Thursday, January 8, 2009

Marches and memorials tomorrow

Posted By on Thu, Jan 8, 2009 at 9:24 PM

click to enlarge crime signs

Silence is Violence, the activist group that led the Jan. 11, 2007 march on New Orleans City Hall, is trying it again tomorrow with a series of events that acknowledge what we all know: 2009 in New Orleans has gotten off to a particularly crappy start. More info on SIV's Web site, but here's the schedule:

Tomorrow, January 9, 2009, we will Strike Against Crime, voicing community-wide condemnation of violent crime in New Orleans and memorializing those whom we have lost to the violence. We call upon citizens, businesses, and city government to pursue policies and programs that spread peace through our neighborhoods and our city as a whole.

Community-led efforts and activities will be going on across town throughout Friday and Saturday. The following major activities will bring coordinated peace and social justice messages to downtown, uptown, and City Hall:

10am: Peace Motorcade, beginning at the intersection of North Claiborne Avenue and Gov. Nicholls Street. Nakita Shavers will lead this motorcade in memory of her brother, Dinerral Shavers, and Helen Hill, the two artists whose 2006 murders led to the founding of SilenceIsViolence.

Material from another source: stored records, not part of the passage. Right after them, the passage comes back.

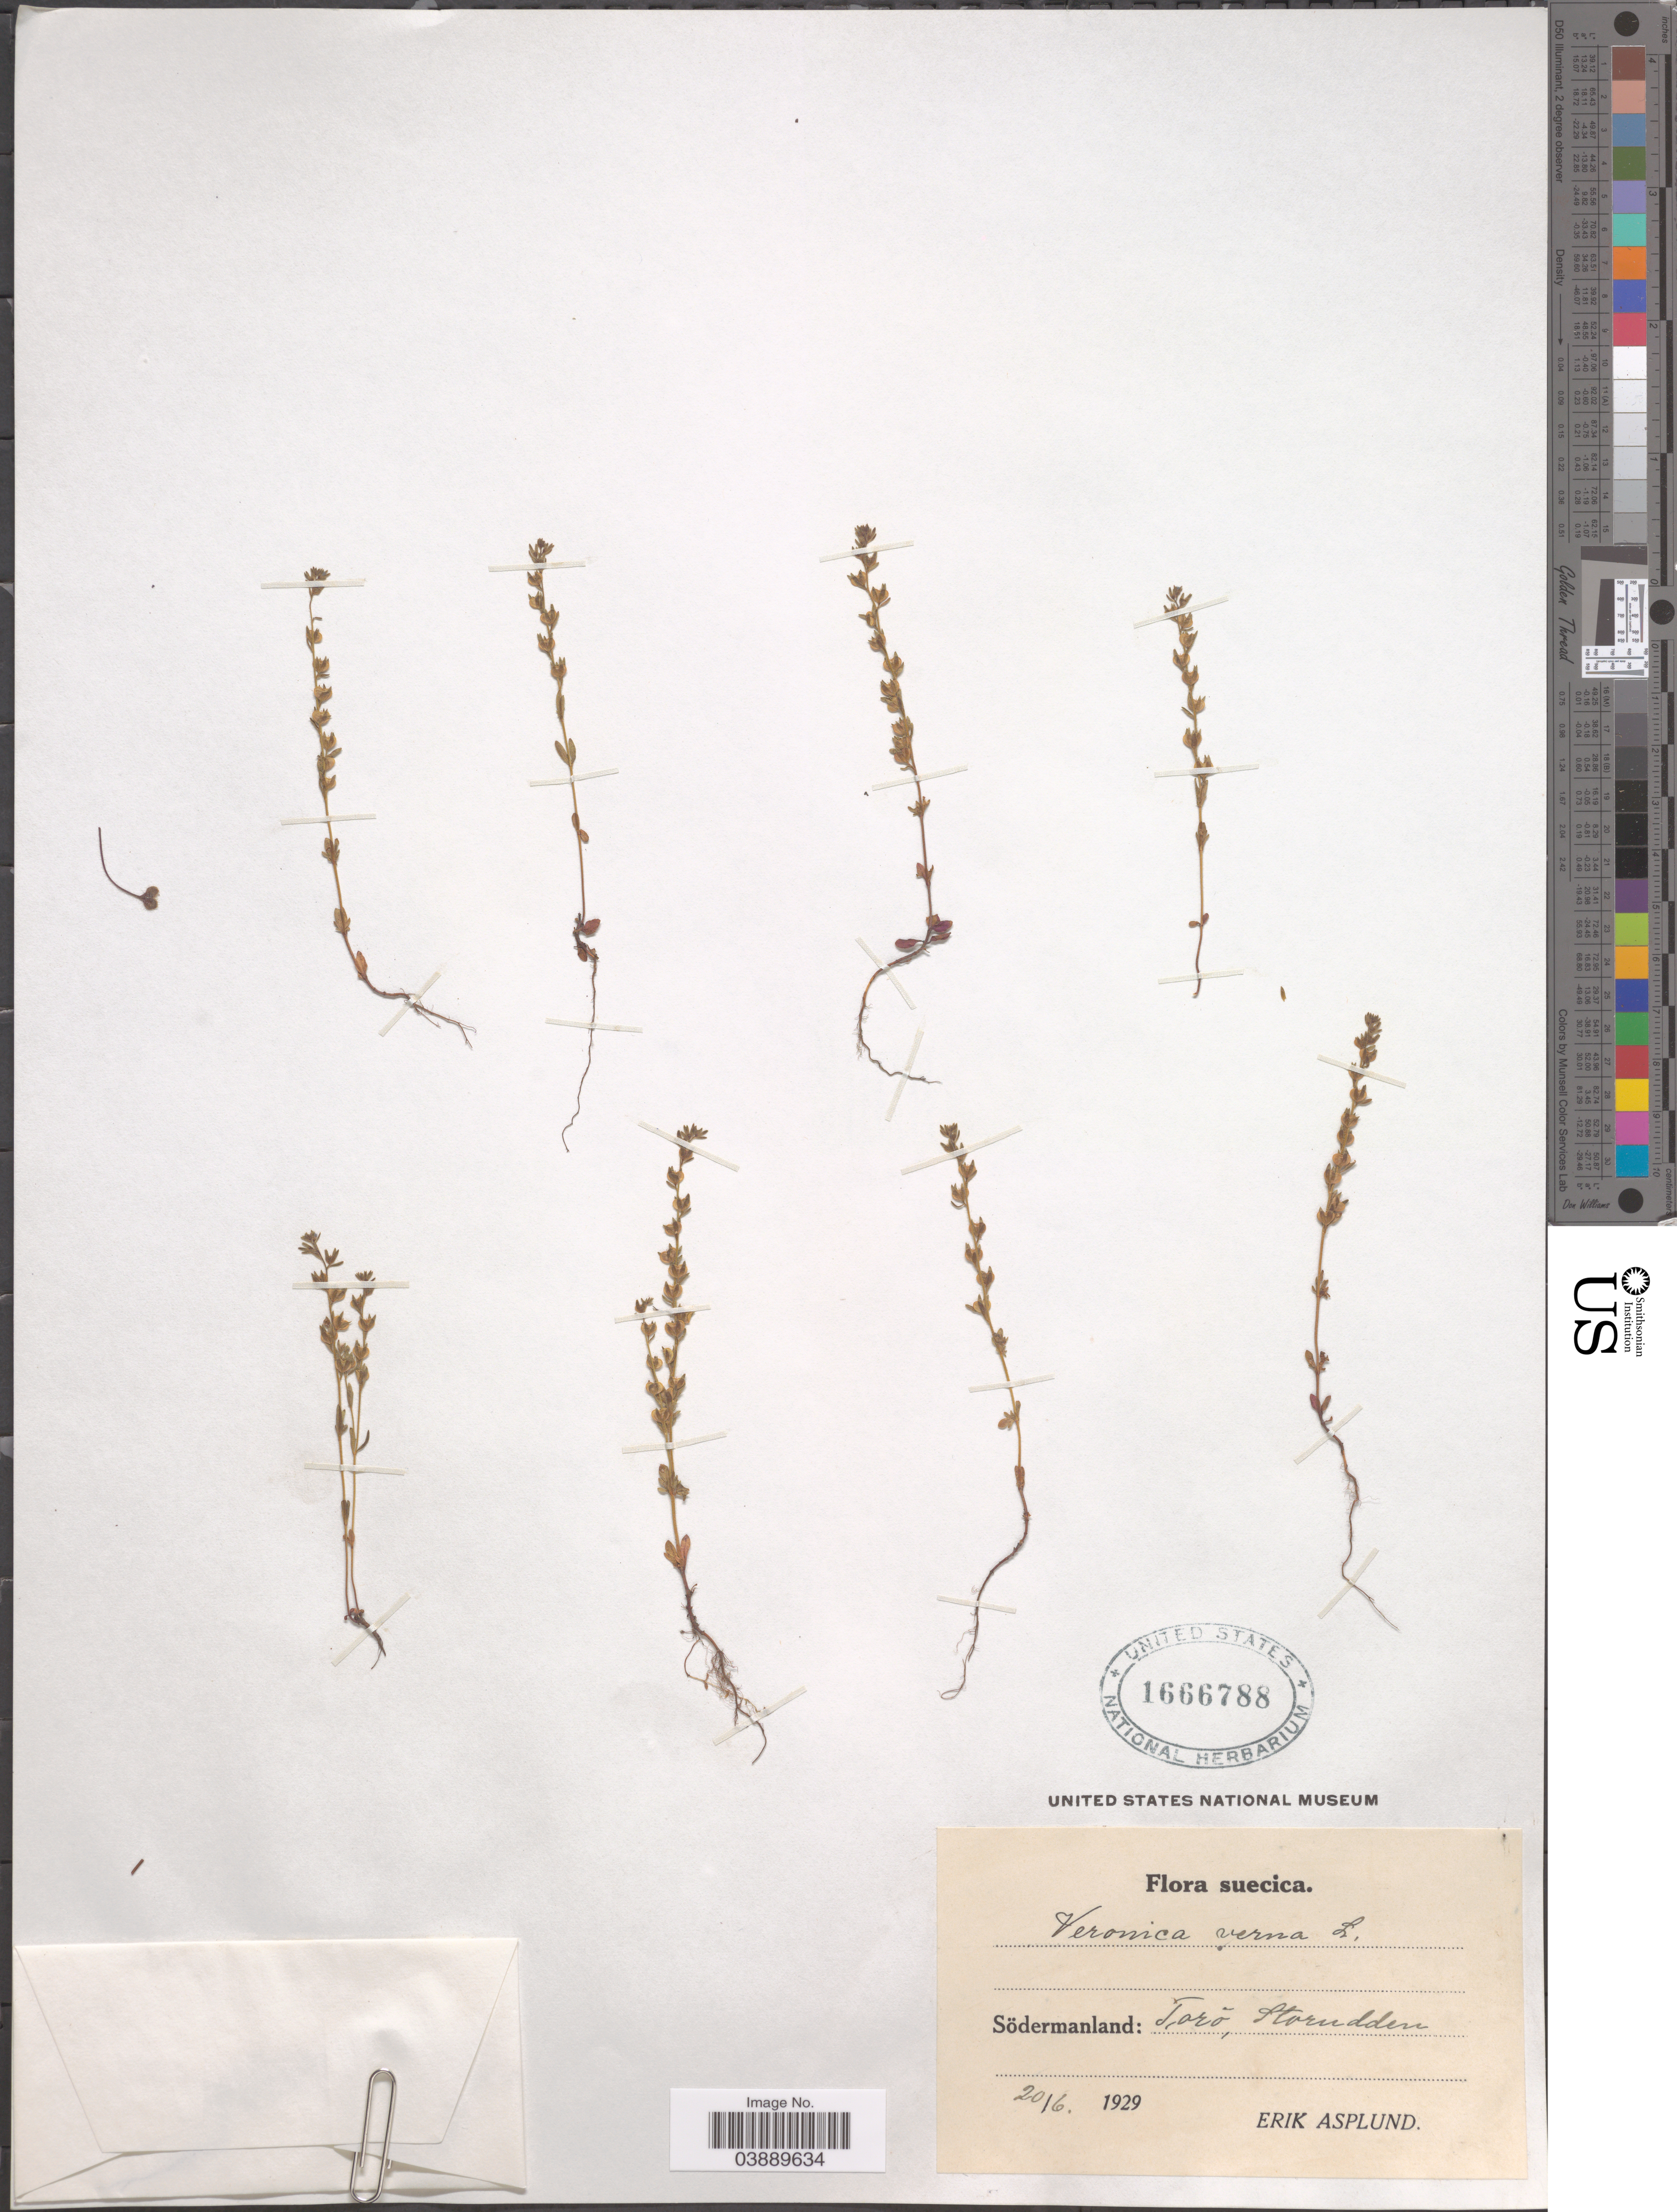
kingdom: Plantae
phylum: Tracheophyta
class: Magnoliopsida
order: Lamiales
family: Plantaginaceae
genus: Veronica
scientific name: Veronica verna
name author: L.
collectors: E. Asplund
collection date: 1929-06-20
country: Sweden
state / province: Sodermanland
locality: Toró, Storudden.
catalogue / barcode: US 1666788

12 noon: Victims memorial, steps of City Hall. We will read the names of all New Orleanians lost to homicide during the past year. Citizens and elected officials, including District Attorney Leon Cannizzaro, will participate in the memorial reading of the names. We invite any New Orleanian who mourns the loss of our citizens to join us in this annual memorial.

6pm: Procession and Vigil for Ja'Shawn Powell. Led by the city's Social Aid and Pleasure Clubs. Gather at New Hope Baptist Church, 1807 La Salle Street, at 6pm for prayer; walk to the corner of Jackson Avenue and Danneel Street; candlelight vigil in Van McMurray Park.

In addition, please WEAR RED on Friday to show your respect for victims of violence and your pledge to work toward peace in New Orleans.

I don't know. I admire the work of Silence is Violence, and this is no disrespect to them, but it feels like thousands of people marched on City Hall two years ago, demonstrated and organized ... and, through no fault of theirs, nothing changed. I guess we have to keep trying, but the Ja'Shawn Powell murder seems to have thrown some pretty battle-scarred friends of mine for a loop, and the murders and the marches and the murders and the marches are all beginning to feel like Groundhog Day.